New imaging technologies have led to the overdiagnosis of thyroid cancer, exposing thousands of people to unnecessary, costly, and potentially harmful treatments, according to a new analysis from three doctors at the Mayo Clinic in Rochester.
The problem is especially acute here in the United States.
Because of their concern, the Mayo doctors are recommending that a new term be used to describe low-risk thyroid lesions — a term that will better convey the minimal risk that such lesions pose to a patient’s health and that will steer both patients and doctors away from unnecessarily treating them.

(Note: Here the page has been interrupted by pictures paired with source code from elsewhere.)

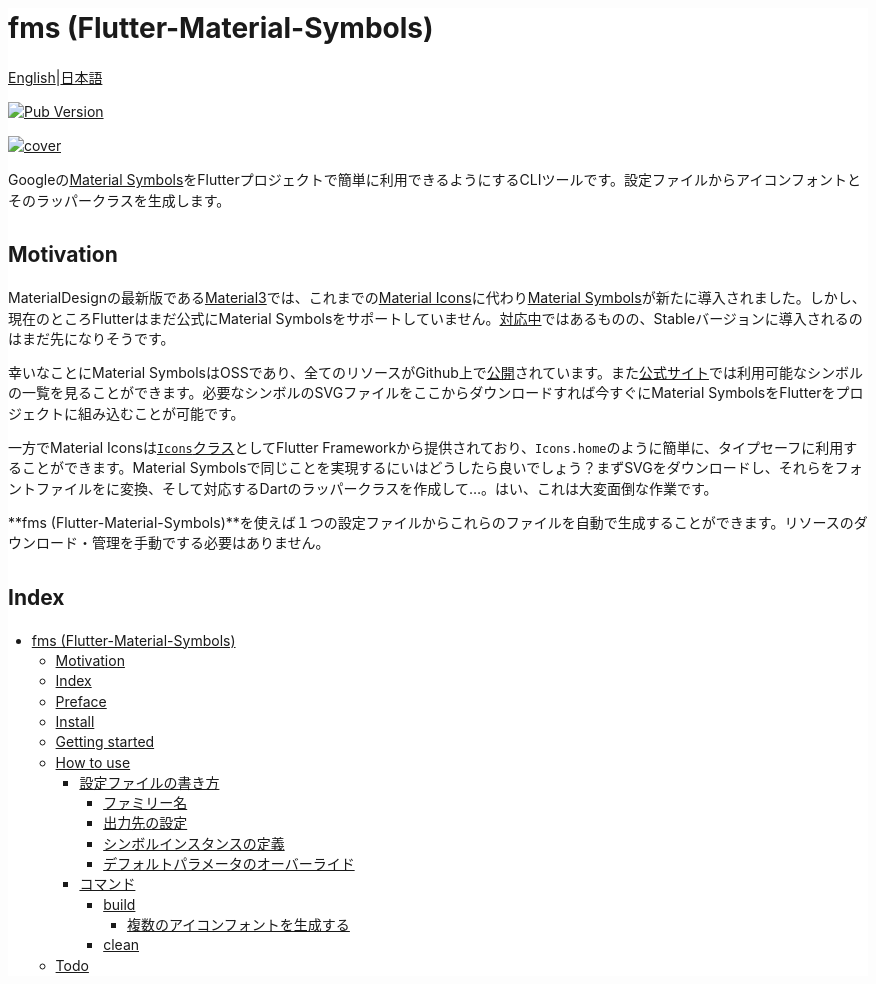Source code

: # fms (Flutter-Material-Symbols)

[English](https://github.com/fujidaiti/fms/blob/master/README.md)|[日本語](https://github.com/fujidaiti/fms/blob/master/resources/README.jp.md)

[![Pub Version](https://img.shields.io/pub/v/fms)](https://pub.dev/packages/fms)

[![cover](https://firebasestorage.googleapis.com/v0/b/design-spec/o/projects%2Fm3%2Fimages%2Fl1dshu8o-adjustable_attributes_1.gif?alt=media&token=3e4384c6-b15a-4654-8250-ae61f38f8533)](https://m3.material.io/styles/icons/overview#8a94b4ec-c2c5-4dc7-b392-9f89b75904bd)

Googleの[Material Symbols](https://m3.material.io/styles/icons/overview)をFlutterプロジェクトで簡単に利用できるようにするCLIツールです。設定ファイルからアイコンフォントとそのラッパークラスを生成します。


## Motivation

MaterialDesignの最新版である[Material3](https://m3.material.io)では、これまでの[Material Icons](https://m2.material.io/design/iconography/system-icons.html)に代わり[Material Symbols](https://m3.material.io/styles/icons/overview)が新たに導入されました。しかし、現在のところFlutterはまだ公式にMaterial Symbolsをサポートしていません。[対応中](https://github.com/flutter/flutter/issues/102560)ではあるものの、Stableバージョンに導入されるのはまだ先になりそうです。

幸いなことにMaterial SymbolsはOSSであり、全てのリソースがGithub上で[公開](https://github.com/google/material-design-icons)されています。また[公式サイト](https://fonts.google.com/icons)では利用可能なシンボルの一覧を見ることができます。必要なシンボルのSVGファイルをここからダウンロードすれば今すぐにMaterial SymbolsをFlutterをプロジェクトに組み込むことが可能です。

一方でMaterial Iconsは[`Icons`クラス](https://api.flutter.dev/flutter/material/Icons-class.html)としてFlutter Frameworkから提供されており、`Icons.home`のように簡単に、タイプセーフに利用することができます。Material Symbolsで同じことを実現するにいはどうしたら良いでしょう？まずSVGをダウンロードし、それらをフォントファイルをに変換、そして対応するDartのラッパークラスを作成して…。はい、これは大変面倒な作業です。

**fms (Flutter-Material-Symbols)**を使えば１つの設定ファイルからこれらのファイルを自動で生成することができます。リソースのダウンロード・管理を手動でする必要はありません。


## Index

- [fms (Flutter-Material-Symbols)](#fms-flutter-material-symbols)
  - [Motivation](#motivation)
  - [Index](#index)
  - [Preface](#preface)
  - [Install](#install)
  - [Getting started](#getting-started)
  - [How to use](#how-to-use)
    - [設定ファイルの書き方](#設定ファイルの書き方)
      - [ファミリー名](#ファミリー名)
      - [出力先の設定](#出力先の設定)
      - [シンボルインスタンスの定義](#シンボルインスタンスの定義)
      - [デフォルトパラメータのオーバーライド](#デフォルトパラメータのオーバーライド)
    - [コマンド](#コマンド)
      - [build](#build)
        - [複数のアイコンフォントを生成する](#複数のアイコンフォントを生成する)
      - [clean](#clean)
  - [Todo](#Todo)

“We need to rename them,” said Dr. Juan Brito, an endocrinologist and one of the authors of the analysis, in a phone interview Monday. “We need to put them in a different category.”
The analysis was published Tuesday in the journal BMJ.
A perplexing rise in diagnoses
During the past 30 years, the incidence of diagnosed cases of thyroid cancer has tripled in the United States, from 3.6 cases per 100,000 people in 1973 to 11.6 cases in 2009.
“It’s become one of the fastest-growing cancer diagnoses,” said Brito.
The rising incidence rate has been observed worldwide, but not uniformly, he added. Sweden, Japan and China, for example, have experienced a minimal increase in the incidence of this particular cancer.
Furthermore, almost all of the new cases of thyroid cancer being diagnosed — 90 percent — involve small papillary tumors, which studies have shown are very slow-growing and highly unlikely to go on to cause symptoms much less death.
That factor most likely explains why the death rate for thyroid cancer has remained the same while the diagnosis of new papillary thyroid cancers as skyrocketed.
Key factors behind the rise
As Brito and his colleagues, Dr. John Morris and Dr. Victor Montori, explain in their paper, more papillary lesions are being diagnosed because of advances in high-tech imaging technologies, such as ultrasound, computed tomography (CT) and magnetic resonance imaging (MRI), which can now detect thyroid nodules as small as 2 millimeters.
Another factor are reimbursement policies that reward physicians for the use of those technologies, the Mayo doctors add. The routine use of neck ultrasonography has increased at least 80 percent since 1980.
Research has also shown that higher-income Americans — particularly those with good health insurance — are much more likely to be diagnosed with thyroid cancer than those in lower income brackets.
“The access to technology as well as the use and sometimes the abuse of that technology is driving the overdiagnosis,” said Brito.
Overdiagnosis often leads to overtreatment, including unnecessary surgery, Brito and his colleagues point out in their paper. Indeed, the number of thyroidectomies (surgeries that remove all or part of the thyroid gland) rose 60 percent in the United States between 1996 and 2006.
The thyroidectomy procedure is costly and associated with several serious and permanent complications, including nerve injury to the larynx. People who’ve had a total thyroidectomy — or even, in some cases, a partial one — must also take thyroid replacement therapy for the remainder of their lives, a treatment that poses its own health risks.
Radioactive iodine treatment is also being increasingly prescribed in the United States for low-risk papillary lesions. In 1973, one in 300 patients with thyroid cancer received these treatments. In 2006, that number had grown to two in five patients. Yet radioactive iodine treatments are not recommended for people with low-risk thyroid lesions. The treatments are associated with a reduced quality of life and a risk of developing other types of cancer, including leukemia and cancer of the salivary gland.
Need for new nomenclature
Brito and his colleagues acknowledge that there may be yet-unidentified reasons for the rapid rise in the incidence of thyroid cancer — radiation exposure from the widespread use of CT scans, for example. But the discrepancy between the incidence and death rates and the varying country-by-country incidence rates point most strongly to overdiagnosis as the reason behind the rise.
They call for doctors to engage their patients in more decision-making, and to explain to their patients that in many cases active surveillance rather than surgery is the most appropriate treatment for thyroid lesions.
“Patients can be reassured that if nodules later show more aggressive behavior the evidence suggests no additional harm from delayed surgical treatment,” the Mayo doctors write.
They also recommend that small papillary lesions be renamed macropapillary lesions of indolent course (micro PLICs) to more accurately reflect their minimal health risk to the patient.
Most thyroid lesions that are found “are not destined or meant to cause harm,” said Brito.
“But it’s very difficult not to do something when you have the label of cancer,” he added. “By removing that label, we can reframe the level of care for them.”